Source document:
—————

The format for the 2024 postseason at High-A will consist of four teams per league in a best-of-three division series, followed by a best-of-three championship series. The four playoff participants per league will be the winners of each division from both halves based on the best winning percentage of each half. In the event the same club wins both halves, the club with the next-best winning percentage in the second half will advance.

However, with only six clubs in the Northwest League, the format for the postseason will consist of a single, best-of-five championship series. The two playoff participants will be decided based on the best winning percentage of each half. In the event the same club wins both halves, the club with the next-best winning percentage in the second half will advance.

In the event of any ties, the following tiebreakers will apply in the order below:

1. Head-to-head record between the clubs in the respective half (if three or more clubs, best winning percentage in games among the clubs).
2. If the clubs remain tied, best overall winning percentage over the last 20 games.
3. If the clubs remain tied, best overall winning percentage over an additional game (i.e., the last 21 games, the last 22 games, etc.) until one emerges with a better winning percentage in that span of games.

—————

Questions:
A. Can you extract the passage of the postseason rules from "However, with only" up to and including "last 20 games."?
B. Using the postseason rules, what are the answers to these questions?
(i) How many clubs are in the Northwest League?
(ii) How many games is the Northwest League championship series?
(iii) What is the first tiebreaker applied in the event of a tie?
The items after the postseason rules have nothing to do with them.

Data to examine:

—————

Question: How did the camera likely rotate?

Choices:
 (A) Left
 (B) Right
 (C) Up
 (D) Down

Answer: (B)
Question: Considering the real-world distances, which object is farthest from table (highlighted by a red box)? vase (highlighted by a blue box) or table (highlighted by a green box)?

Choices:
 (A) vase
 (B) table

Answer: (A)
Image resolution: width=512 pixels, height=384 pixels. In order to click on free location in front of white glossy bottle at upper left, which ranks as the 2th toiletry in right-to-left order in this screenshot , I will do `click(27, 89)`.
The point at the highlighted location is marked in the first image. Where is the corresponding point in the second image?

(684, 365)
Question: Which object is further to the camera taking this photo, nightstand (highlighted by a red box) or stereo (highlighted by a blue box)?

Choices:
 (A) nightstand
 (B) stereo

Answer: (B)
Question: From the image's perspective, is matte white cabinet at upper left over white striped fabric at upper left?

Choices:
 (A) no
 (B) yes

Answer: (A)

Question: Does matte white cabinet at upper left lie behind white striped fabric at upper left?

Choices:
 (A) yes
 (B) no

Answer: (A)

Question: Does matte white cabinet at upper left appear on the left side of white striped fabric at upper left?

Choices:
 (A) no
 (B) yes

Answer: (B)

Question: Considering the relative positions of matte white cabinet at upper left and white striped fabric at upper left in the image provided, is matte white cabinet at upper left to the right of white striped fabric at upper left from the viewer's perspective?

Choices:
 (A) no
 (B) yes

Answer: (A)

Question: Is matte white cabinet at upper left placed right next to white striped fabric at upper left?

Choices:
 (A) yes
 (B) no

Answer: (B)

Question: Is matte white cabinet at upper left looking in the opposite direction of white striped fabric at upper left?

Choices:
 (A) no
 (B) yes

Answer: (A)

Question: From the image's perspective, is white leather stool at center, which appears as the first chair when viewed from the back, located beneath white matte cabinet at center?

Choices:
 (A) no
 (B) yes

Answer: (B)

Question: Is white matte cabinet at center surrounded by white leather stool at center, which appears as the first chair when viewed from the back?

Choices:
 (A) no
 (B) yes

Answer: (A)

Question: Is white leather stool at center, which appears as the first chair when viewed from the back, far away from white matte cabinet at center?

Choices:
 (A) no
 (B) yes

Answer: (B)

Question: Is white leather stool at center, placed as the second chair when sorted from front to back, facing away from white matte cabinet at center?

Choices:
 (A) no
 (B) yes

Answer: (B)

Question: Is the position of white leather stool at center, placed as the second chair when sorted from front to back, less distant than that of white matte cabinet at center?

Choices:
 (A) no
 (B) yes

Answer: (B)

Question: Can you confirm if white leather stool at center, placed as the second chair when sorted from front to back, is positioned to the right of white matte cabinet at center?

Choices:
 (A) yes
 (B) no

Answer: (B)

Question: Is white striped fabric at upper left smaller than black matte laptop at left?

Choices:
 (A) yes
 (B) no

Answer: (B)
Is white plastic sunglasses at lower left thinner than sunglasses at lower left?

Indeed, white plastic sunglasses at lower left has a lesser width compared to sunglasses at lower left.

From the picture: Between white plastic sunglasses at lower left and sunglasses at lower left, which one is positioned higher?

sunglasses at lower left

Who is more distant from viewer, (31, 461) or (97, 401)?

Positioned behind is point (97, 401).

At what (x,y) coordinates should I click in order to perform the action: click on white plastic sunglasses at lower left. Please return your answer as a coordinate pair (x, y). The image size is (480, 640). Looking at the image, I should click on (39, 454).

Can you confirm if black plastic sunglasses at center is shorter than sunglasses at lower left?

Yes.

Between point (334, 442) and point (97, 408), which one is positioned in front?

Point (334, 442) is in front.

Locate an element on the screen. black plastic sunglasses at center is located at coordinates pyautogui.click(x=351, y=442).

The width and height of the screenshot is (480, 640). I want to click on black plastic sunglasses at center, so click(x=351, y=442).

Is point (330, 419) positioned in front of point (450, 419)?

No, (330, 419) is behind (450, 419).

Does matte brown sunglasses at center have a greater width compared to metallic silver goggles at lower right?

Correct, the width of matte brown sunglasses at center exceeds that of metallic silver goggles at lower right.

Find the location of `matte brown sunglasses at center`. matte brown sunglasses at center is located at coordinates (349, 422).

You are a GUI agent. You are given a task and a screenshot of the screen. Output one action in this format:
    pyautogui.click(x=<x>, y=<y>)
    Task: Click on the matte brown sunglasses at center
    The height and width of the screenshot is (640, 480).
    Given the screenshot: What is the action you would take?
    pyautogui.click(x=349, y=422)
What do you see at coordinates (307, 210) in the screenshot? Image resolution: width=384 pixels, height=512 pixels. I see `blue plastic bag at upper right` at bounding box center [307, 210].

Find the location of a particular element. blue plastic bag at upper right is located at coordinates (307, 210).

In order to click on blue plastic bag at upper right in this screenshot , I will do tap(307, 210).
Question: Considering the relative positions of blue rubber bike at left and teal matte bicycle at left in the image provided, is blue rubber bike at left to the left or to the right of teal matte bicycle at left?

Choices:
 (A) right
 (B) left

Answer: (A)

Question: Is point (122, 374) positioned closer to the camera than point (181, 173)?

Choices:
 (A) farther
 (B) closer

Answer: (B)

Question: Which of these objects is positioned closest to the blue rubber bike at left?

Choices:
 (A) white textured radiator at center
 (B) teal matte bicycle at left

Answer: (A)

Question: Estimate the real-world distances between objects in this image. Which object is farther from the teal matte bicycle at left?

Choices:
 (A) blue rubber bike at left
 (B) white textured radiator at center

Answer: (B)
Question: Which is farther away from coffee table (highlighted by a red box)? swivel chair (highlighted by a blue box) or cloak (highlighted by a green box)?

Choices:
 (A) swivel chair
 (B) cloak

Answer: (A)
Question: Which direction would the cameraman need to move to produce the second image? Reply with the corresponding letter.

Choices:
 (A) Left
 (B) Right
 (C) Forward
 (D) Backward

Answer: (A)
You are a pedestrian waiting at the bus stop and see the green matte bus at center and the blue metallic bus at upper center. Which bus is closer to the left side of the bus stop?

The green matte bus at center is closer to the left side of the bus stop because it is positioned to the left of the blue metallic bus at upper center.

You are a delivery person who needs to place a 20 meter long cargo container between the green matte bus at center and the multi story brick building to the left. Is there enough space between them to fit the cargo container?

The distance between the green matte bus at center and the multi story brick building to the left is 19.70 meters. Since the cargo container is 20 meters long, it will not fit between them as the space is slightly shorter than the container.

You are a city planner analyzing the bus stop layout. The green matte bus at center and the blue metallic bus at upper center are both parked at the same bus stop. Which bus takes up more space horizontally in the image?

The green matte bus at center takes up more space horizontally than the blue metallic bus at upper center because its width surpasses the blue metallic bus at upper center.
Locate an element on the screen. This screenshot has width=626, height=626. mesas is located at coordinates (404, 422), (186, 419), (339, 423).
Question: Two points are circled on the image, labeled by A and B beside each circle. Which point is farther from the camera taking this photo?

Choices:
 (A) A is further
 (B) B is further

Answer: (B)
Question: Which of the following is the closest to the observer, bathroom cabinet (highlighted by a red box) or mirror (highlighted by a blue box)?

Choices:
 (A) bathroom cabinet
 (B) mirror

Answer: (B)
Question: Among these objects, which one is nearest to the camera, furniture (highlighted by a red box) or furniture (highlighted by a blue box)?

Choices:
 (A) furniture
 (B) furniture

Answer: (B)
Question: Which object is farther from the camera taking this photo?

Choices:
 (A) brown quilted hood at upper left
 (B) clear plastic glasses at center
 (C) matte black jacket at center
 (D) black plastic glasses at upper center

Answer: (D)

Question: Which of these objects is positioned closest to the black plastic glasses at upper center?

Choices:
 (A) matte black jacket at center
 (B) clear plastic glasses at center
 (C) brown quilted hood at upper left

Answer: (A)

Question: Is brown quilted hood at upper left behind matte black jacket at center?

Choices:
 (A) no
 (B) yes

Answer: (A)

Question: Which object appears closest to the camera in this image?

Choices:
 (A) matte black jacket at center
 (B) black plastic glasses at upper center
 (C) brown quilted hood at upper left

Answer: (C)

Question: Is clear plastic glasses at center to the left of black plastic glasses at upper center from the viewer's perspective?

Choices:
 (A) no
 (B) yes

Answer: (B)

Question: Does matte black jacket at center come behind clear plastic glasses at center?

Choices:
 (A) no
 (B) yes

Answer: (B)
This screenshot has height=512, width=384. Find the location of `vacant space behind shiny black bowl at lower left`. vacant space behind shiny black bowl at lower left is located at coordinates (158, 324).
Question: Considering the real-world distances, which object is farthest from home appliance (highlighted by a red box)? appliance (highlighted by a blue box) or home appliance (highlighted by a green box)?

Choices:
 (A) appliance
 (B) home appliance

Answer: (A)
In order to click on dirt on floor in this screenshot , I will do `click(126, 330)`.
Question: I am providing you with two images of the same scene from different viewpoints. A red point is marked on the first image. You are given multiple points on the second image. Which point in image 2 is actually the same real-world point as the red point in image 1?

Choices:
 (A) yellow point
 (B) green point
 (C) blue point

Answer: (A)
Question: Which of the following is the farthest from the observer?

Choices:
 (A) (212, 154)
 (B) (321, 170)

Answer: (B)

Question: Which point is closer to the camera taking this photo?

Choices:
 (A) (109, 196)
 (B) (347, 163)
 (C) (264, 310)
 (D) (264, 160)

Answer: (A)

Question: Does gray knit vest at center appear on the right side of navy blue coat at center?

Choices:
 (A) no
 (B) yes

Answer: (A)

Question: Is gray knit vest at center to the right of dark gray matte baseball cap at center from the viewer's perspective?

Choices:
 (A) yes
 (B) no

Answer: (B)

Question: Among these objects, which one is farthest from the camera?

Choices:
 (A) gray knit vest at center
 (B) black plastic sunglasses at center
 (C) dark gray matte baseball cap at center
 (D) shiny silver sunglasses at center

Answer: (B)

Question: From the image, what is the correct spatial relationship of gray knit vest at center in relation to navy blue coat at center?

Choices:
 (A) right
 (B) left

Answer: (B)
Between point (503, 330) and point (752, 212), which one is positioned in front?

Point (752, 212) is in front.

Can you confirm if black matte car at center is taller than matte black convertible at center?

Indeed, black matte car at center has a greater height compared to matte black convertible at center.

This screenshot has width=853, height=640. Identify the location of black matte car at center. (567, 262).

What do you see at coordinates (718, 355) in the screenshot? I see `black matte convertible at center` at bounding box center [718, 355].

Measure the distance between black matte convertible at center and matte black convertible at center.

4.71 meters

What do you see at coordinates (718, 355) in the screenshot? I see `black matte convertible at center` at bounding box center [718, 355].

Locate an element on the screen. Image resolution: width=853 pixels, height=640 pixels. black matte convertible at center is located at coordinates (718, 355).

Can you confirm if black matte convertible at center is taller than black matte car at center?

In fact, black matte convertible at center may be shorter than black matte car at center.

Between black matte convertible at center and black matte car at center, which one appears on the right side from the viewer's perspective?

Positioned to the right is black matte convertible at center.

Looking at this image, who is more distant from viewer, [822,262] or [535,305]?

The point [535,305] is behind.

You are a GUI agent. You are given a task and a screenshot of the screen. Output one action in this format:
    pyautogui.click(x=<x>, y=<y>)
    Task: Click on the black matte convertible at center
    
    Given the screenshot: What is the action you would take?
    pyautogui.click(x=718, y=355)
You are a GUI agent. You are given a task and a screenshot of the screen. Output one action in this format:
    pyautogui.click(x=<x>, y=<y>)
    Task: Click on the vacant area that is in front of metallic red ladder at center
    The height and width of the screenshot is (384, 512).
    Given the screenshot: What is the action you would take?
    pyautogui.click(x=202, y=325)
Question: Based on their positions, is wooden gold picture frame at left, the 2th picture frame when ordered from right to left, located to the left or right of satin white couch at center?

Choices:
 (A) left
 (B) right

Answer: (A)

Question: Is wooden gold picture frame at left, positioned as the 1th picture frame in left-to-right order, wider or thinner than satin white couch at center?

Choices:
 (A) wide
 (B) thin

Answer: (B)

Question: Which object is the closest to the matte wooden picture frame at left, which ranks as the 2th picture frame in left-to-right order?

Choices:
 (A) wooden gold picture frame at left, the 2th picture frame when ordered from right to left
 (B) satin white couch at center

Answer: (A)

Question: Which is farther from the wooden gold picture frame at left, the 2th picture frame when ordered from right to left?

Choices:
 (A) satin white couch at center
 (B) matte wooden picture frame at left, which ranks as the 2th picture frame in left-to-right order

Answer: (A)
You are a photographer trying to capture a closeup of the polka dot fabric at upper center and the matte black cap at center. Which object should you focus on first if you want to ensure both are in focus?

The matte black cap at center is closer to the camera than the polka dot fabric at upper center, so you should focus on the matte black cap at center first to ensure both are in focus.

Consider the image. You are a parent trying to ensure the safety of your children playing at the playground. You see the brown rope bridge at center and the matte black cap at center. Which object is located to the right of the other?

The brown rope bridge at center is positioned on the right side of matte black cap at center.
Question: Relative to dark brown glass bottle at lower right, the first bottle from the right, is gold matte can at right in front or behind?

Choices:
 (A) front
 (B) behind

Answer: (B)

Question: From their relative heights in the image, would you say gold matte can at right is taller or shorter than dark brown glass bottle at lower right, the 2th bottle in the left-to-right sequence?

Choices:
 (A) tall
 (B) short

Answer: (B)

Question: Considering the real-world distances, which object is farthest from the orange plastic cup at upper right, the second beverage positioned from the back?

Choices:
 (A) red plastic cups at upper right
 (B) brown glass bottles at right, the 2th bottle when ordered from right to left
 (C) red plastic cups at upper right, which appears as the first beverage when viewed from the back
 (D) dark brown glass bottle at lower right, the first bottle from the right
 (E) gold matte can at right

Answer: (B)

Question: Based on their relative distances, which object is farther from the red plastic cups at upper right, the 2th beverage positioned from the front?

—————

Answers to the exercises:
A.
However, with only six clubs in the Northwest League, the format for the postseason will consist of a single, best-of-five championship series. The two playoff participants will be decided based on the best winning percentage of each half. In the event the same club wins both halves, the club with the next-best winning percentage in the second half will advance.

In the event of any ties, the following tiebreakers will apply in the order below:

1. Head-to-head record between the clubs in the respective half (if three or more clubs, best winning percentage in games among the clubs).
2. If the clubs remain tied, best overall winning percentage over the last 20 games.

B.
(i) Six.
(ii) It is best-of-five.
(iii) The head-to-head record between the clubs in the respective half.